La situation au Bachkortostan et au Tatarstan est catastrophique. Le nombre de victimes continue d’augmenter et aucune fin n’est en vue. Les deux républiques sont de grandes régions en termes de population — surtout comparées à la Bouriatie — mais elles se classent toujours au 20e rang en termes de décès par habitant sur 83 régions plus plusieurs territoires occupés. Cela signifie que leurs pertes par habitant sont déjà nettement supérieures à la moyenne nationale. Ils ont même dépassé les républiques de Sakha (Yakoutie) et de Kalmoukie.
Cette augmentation des pertes a commencé après la mobilisation… Lorsque l’assaut sur Avdiivka a commencé en octobre 2023, j’ai remarqué une forte augmentation des pertes au Bachkortostan. À l’époque, j’avais prédit que le Bachkortostan serait en tête en termes de pertes – et cette prédiction s’est réalisée.
La région de Moscou se trouve désormais également à la quatrième place en termes de pertes, ce que nous n'avions jamais vu auparavant. Bien qu'il existe de nombreuses unités militaires dans la région, elles n'ont pas été fortement impliquées dans les combats actifs jusqu'à un certain moment de la guerre.
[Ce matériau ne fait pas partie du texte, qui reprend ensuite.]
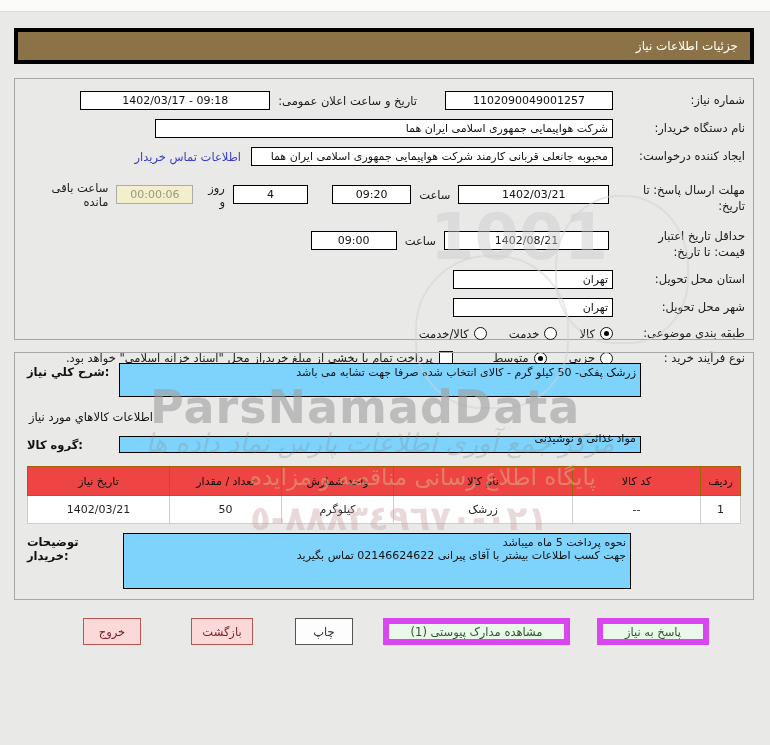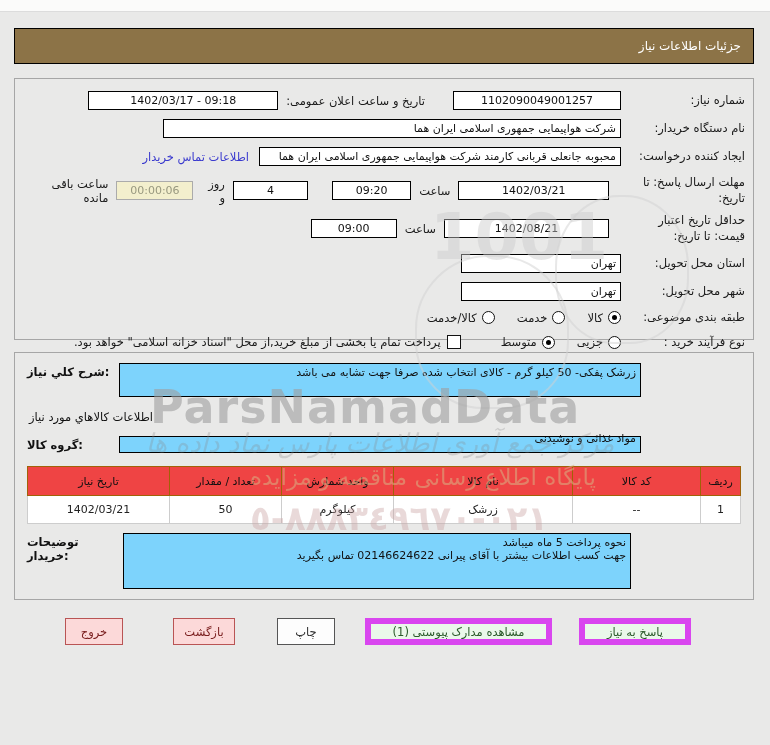--- a/index.html
+++ b/index.html
@@ -6,30 +6,30 @@
   body{
     width:770px;height:745px;position:relative;overflow:hidden;
     background:#e9e9e8;
     font-family:"DejaVu Sans",sans-serif;
     font-size:11.5px;color:#1a1a1a;
   }
   .top-strip{position:absolute;top:0;left:0;width:770px;height:11px;background:#fbfbfa;border-bottom:1px solid #dcdcdc;}
   
   .hdr{
     position:absolute;top:28px;left:14px;width:740px;height:36px;box-sizing:border-box;
-    background:#8c7347;border:1px solid #000000;color:#fff;
+    background:#8c7347;border:4px solid #000000;color:#fff;
     display:flex;align-items:center;justify-content:flex-end;padding:0 12px;font-size:12px;
   }
   
   .panel{position:absolute;left:14px;box-sizing:border-box;border:1px solid #a6a6a6;}
   #panel-top{top:78px;width:740px;height:262px;direction:rtl;padding:12px 8px 0 8px;}
   #panel-detail{top:352px;width:740px;height:248px;direction:ltr;padding:10px 12px 0 12px;}
   .row{display:flex;align-items:center;direction:rtl;margin-bottom:9px;}
-  .lbl{width:118px;flex:none;padding-left:6px;line-height:1.35;}
-  .lbl2w{width:118px;flex:none;padding-left:18px;line-height:1.35;}
+  .lbl{width:118px;flex:none;padding-left:14px;line-height:1.35;}
+  .lbl2w{width:118px;flex:none;padding-left:18px;line-height:1.35;margin-top:8px;}
   .tb{
     background:#fff;border:1px solid #000;height:17px;box-sizing:content-box;
     display:flex;align-items:center;padding:0 4px;font-size:11px;color:#111;
   }
   .c{justify-content:center;direction:ltr;}
   .r{justify-content:flex-start;} 
   .mid-lbl{margin:0 8px;}
   .link{color:#3a3ace;margin-right:10px;cursor:pointer;}
   .count{background:#f3efcd;border:1px solid #ababab;color:#98987f;}
   
@@ -42,21 +42,21 @@
   .drow{display:flex;align-items:flex-start;direction:ltr;}
   .dlbl{width:92px;flex:none;font-weight:bold;color:#111;padding-top:2px;}
   .bigbox{background:#7dd3fc;border:1px solid #000;width:522px;box-sizing:border-box;
     direction:rtl;padding:2px 4px;font-size:11px;color:#111;}
   .heading{font-weight:normal;margin:13px 0 12px 2px;color:#111;}
   
   table.items{width:714px;border-collapse:collapse;margin-top:13px;direction:rtl;font-size:11px;}
   table.items th{background:#ef4444;font-weight:normal;color:#111;height:26px;border:1px solid #a16207;}
   table.items td{background:#fff;color:#222;height:25px;text-align:center;border:1px solid #cdcdcd;}
   
-  .btnbar{position:absolute;top:618px;left:0;width:770px;display:flex;direction:ltr;padding-left:65px;box-sizing:border-box;}
+  .btnbar{position:absolute;top:618px;left:0;width:770px;display:flex;direction:ltr;padding-left:83px;box-sizing:border-box;}
   .btn{height:27px;box-sizing:border-box;display:flex;align-items:center;justify-content:center;
     font-size:11.5px;cursor:pointer;}
   .btn.pink{background:#fcd9d9;border:1px solid #b95454;color:#7a1f1f;}
   .btn.plain{background:#fdfdfd;border:1px solid #555;color:#333;}
   .btn.green{background:#eaf8ea;border:6px solid #d946ef;color:#2b5a2b;}
   
   .wm{position:absolute;pointer-events:none;z-index:6;}
   .wm-brand{top:380px;left:150px;font-size:46px;font-weight:bold;color:#9f9f9f;opacity:.6;letter-spacing:1px;}
   .wm-script{top:428px;left:80px;width:600px;font-size:26px;font-style:italic;color:#888;opacity:.28;direction:rtl;text-align:center;}
   .wm-tag{top:464px;left:250px;font-size:23px;color:#d9b284;opacity:.55;direction:rtl;}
Il semble que [les autorités] aient délibérément essayé d'éviter les pertes [parmi les soldats] de Moscou et des régions environnantes, mais maintenant, ils sont également envoyés au broyeur.
MT : Que ressentez-vous lorsque vous traitez toutes ces listes et données statistiques ?
C'est vraiment difficile de regarder tout ça. J'ai l'impression d'avoir connu au moins 500 morts en une seule personne tout en traitant manuellement toutes les informations.
C'est terrifiant.
Surtout lorsqu’il s’agit de communautés autochtones peu nombreuses qui sont à 100 % victimes de cette situation parce qu’elles dépendent fortement du gouvernement et n’ont souvent pas accès à une assistance juridique qualifiée.
Aucun d'entre eux n'a jamais essayé de contester [la réception d'une convocation de mobilisation militaire] devant un tribunal — même s'il existe des motifs pour le faire — simplement parce qu'ils ne peuvent pas avoir accès à un avocat compétent qui soit également assez courageux pour prendre en charge une telle affaire. C'est le premier problème.
Le deuxième problème est leur dépendance catastrophique à l’égard de l’État, car leur mode de vie traditionnel a été criminalisé. Les lois russes sur la protection de l’environnement non seulement ne parviennent pas à protéger la nature, mais elles sont également conçues pour transformer ces personnes en criminels.
C’est terrifiant d’assister à la mort d’hommes issus de ces communautés, car on se rend compte qu’en une ou deux générations, des cultures entières pourraient facilement disparaître – et personne ne le sait ou ne s’en soucie.